Your MATE desktop environment appears.

Install Firefox

  1. Download the latest Firefox version for Linux 64-bit to your local computer.

  2. After downloading Firefox, copy the file to your instance.

scp -i ~/.ssh/AWS_Ubuntu_SSH_Key.pem ~/Downloads/firefox-78.7.0esr.tar.bz2 ec2-user@$(m=$INSTANCE_NAME && aws ec2 describe-instances | grep -B30 $m | grep PublicDns | cut -d\" -f4):/tmp
  1. Extract the file contents. The command below indicates that the file is in the ec2-user's home directory. Change the path and the Firefox version as needed.
tar jxf ~/firefox-xx.y.tar.bz2 -C ~/
  1. Using vim or your favorite editor, create a desktop icon. Create the file ~/Desktop/Firefox.desktop with the contents as shown in the following example.
[Desktop Entry]
Version=1.0
Type=Application
Terminal=false
Icon=/home/ec2-user/firefox/browser/chrome/icons/default/default128.png
Icon[en_US]=/home/ec2-user/firefox/browser/chrome/icons/default/default128.png
Name[en_US]=Firefox
Exec=/home/ec2-user/firefox/firefox
Comment[en_US]=Firefox web browser
Name=Firefox
Comment=Firefox web browser
GenericName[en_US.UTF-8]=Firefox web browser
Categories=Network;WebBrowser;
  1. Use the desktop icon you created in step 4 to launch Firefox.

Troubleshooting

In some cases the following command may be necessary when the VNC connection cannot establish normally, for whatever reason:

rm /tmp/.X11-unix/X1 

Additional packages

Discord-analyzer depends on these additional system preparations:

yum install python3-devel python3-tkinter python-pip

pip3 install --user ipython 
sudo amazon-linux-extras install epel
sudo yum install glibc imlib2 libpng tesseract python-virtualenv gcc
sudo vim /etc/yum/pluginconf.d/priorities.conf # set enabled=0

virtualenv --no-site-packages da # (Short for discord analyzer)
cd da && source bin/activate cd ..
pip3 install -r requirements.txt --user
mkdir log
mkdir screenshots
sudo timedatectl set-timezone "America/New_York"

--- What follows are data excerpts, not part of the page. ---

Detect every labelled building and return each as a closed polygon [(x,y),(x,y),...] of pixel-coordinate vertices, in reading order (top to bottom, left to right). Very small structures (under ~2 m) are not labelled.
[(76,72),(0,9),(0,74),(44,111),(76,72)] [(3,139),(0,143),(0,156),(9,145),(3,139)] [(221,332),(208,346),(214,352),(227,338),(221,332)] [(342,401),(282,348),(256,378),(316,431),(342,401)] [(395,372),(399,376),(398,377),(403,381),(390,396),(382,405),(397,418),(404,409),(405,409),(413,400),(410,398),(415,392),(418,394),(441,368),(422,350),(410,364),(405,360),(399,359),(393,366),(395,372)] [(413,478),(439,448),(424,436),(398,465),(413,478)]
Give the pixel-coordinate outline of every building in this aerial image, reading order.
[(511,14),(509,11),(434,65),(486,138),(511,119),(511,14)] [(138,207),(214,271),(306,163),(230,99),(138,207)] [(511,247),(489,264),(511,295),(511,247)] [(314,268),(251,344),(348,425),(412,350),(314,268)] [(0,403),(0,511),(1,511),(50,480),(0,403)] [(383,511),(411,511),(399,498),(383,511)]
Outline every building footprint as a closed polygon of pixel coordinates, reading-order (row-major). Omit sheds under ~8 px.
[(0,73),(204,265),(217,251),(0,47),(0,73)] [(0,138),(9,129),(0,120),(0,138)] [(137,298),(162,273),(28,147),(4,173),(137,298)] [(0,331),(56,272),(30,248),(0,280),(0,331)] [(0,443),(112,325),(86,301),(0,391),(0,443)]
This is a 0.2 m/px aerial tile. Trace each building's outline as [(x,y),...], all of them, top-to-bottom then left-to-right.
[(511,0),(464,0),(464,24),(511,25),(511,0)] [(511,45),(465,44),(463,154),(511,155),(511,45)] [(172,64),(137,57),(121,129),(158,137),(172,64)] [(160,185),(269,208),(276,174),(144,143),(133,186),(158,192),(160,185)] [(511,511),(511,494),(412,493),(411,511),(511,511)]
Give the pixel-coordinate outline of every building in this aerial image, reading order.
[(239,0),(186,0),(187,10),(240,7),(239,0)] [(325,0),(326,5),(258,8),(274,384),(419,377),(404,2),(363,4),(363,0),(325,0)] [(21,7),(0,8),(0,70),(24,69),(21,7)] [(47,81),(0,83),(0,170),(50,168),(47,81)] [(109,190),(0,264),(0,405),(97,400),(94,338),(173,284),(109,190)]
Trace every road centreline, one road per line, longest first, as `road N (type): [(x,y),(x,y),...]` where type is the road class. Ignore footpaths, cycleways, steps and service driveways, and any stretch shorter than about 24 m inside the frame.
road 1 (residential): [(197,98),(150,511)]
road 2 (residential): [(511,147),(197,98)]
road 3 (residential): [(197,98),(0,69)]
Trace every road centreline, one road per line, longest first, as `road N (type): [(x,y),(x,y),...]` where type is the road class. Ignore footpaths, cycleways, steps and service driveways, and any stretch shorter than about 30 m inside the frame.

wget -c http://packages.psychotic.ninja/7/base/x86_64/RPMS/scrot-0.8-12.el7.psychotic.x86_64.rpm
wget -c http://packages.psychotic.ninja/7/base/x86_64/RPMS/giblib-1.2.4-22.el7.psychotic.x86_64.rpm

sudo rpm -Uvh *psychotic*rpm

Installing Discord via Snap

You may have better success using the Discord webapp than the Discord desktop app. The Discord desktop application will at some point require an update, and block use of the app until the new version is detected. Successfully updating to newer version is not always smooth or easy though. Hence, skipping this section is recommended (use the previously installed Firefox instead). Nevertheless, these steps, adapted from here, may be followed for those who wish.

tag_version=v0.1.0 && \
rpm_version=2.36.3-0 && \
wget https://github.com/albuild/snap/releases/download/${tag_version}/snap-confine-${rpm_version}.amzn2.x86_64.rpm -P $HOME/Downloads && \
wget https://github.com/albuild/snap/releases/download/${tag_version}/snapd-${rpm_version}.amzn2.x86_64.rpm -P $HOME/Downloads && \
sudo yum -y install $HOME/Downloads/snap-confine-${rpm_version}.amzn2.x86_64.rpm $HOME/Downloads/snapd-${rpm_version}.amzn2.x86_64.rpm && \
sudo systemctl enable --now snapd.socket


snap install discord

Discord customizations

Because discord-analyzer works by reading the visual output to the screen, it can be deployed to scrape any chat application auto-scrolling chat application.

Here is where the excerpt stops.